A final but quite preliminary area of investigation involves the study of drugs acting at the AMPA receptor that have recently become available for clinical trials. This family of drugs, known as ampakines, act as positive modulators of the AMPA receptor complex. CX516, the first drug of this class to be studied, has been shown to increase the peak and duration of glutamate-induced AMPA receptor-gated inward currents
(143). In rats, ampakines increased hippocampal neuronal activity in response to stimulation of glutamatergic afferents and enhanced long-term potentiation
(144,
145). These findings suggest that ampakines, by potentiating AMPA receptor-induced depolarization, indirectly enhance NMDA receptor function. In behavioral models to test learning in rats, ampakines improved acquisition and retention in the radial arm maze, water maze, and olfactory cue tasks
(146). CX516 also synergistically blocked methamphetamine-induced rearing behavior in rats when it was added to clozapine and to conventional antipsychotic agents, an effect believed to predict antipsychotic efficacy
(147).
CX516 was added to clozapine in a placebo-controlled, 4-week, escalating-dose trial involving six patients with schizophrenia and in a placebo-controlled, fixed-dose, parallel-group design with an additional 13 patients; the combination was well tolerated without significant adverse effects
(148).
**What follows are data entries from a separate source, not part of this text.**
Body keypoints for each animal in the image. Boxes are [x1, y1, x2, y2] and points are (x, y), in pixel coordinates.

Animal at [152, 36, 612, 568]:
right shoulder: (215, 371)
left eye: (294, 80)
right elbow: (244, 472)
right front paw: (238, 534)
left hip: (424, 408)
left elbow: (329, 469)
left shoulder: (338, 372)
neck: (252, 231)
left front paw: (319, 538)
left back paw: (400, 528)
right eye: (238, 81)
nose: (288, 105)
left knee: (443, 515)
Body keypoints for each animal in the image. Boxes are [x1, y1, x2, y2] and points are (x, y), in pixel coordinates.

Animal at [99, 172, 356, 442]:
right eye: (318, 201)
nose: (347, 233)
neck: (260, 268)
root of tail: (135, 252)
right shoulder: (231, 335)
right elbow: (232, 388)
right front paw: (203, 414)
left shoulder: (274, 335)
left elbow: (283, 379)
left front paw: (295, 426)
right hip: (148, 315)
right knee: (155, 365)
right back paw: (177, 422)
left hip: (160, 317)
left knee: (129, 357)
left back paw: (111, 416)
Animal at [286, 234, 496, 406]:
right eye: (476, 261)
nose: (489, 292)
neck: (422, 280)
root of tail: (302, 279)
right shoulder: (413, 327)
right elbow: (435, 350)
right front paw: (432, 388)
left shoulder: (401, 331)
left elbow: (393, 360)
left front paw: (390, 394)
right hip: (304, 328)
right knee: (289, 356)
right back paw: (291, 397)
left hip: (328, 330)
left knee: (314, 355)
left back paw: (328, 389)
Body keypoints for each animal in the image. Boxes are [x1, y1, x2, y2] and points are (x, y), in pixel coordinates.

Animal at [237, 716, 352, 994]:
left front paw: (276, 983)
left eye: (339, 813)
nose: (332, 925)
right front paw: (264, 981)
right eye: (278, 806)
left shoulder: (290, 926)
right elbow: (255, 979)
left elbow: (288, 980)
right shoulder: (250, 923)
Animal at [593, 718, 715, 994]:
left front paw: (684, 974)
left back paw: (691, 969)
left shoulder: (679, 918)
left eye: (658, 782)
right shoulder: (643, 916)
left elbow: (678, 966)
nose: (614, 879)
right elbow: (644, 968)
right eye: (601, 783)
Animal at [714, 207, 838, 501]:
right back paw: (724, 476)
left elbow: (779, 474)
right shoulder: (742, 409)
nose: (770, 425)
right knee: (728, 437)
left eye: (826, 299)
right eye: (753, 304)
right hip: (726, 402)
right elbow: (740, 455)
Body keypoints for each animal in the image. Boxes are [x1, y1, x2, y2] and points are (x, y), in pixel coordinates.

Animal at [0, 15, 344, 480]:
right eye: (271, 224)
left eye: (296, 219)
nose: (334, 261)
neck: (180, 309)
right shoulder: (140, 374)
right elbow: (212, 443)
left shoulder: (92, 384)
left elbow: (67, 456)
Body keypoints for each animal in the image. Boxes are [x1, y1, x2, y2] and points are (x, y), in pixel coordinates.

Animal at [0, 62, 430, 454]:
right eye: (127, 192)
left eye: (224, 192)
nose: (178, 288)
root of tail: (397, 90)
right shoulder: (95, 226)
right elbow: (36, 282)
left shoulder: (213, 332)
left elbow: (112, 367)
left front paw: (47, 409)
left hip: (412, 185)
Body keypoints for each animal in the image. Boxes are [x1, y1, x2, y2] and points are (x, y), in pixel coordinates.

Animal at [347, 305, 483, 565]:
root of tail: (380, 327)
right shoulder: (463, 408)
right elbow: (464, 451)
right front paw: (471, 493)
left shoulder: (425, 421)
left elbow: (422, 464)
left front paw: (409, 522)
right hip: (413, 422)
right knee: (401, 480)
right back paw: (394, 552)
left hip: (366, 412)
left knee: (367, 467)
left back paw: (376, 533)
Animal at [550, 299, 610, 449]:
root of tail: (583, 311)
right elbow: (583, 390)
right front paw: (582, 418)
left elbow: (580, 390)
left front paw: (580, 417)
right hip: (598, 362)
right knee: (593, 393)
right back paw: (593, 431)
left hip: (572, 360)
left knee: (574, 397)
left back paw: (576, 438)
Combined results from the two trials (N=19) revealed a consistent pattern of improvement in performance on tests of attention, memory, and distractibility. Comparisons between groups demonstrated moderate-to-large effect sizes favoring CX516 over placebo for most cognitive tests, but inferential tests of statistical significance were not performed due to the small number of subjects. Although the ampakines show promise as a treatment for cognitive deficits of schizophrenia, these preliminary data require replication in larger groups of patients.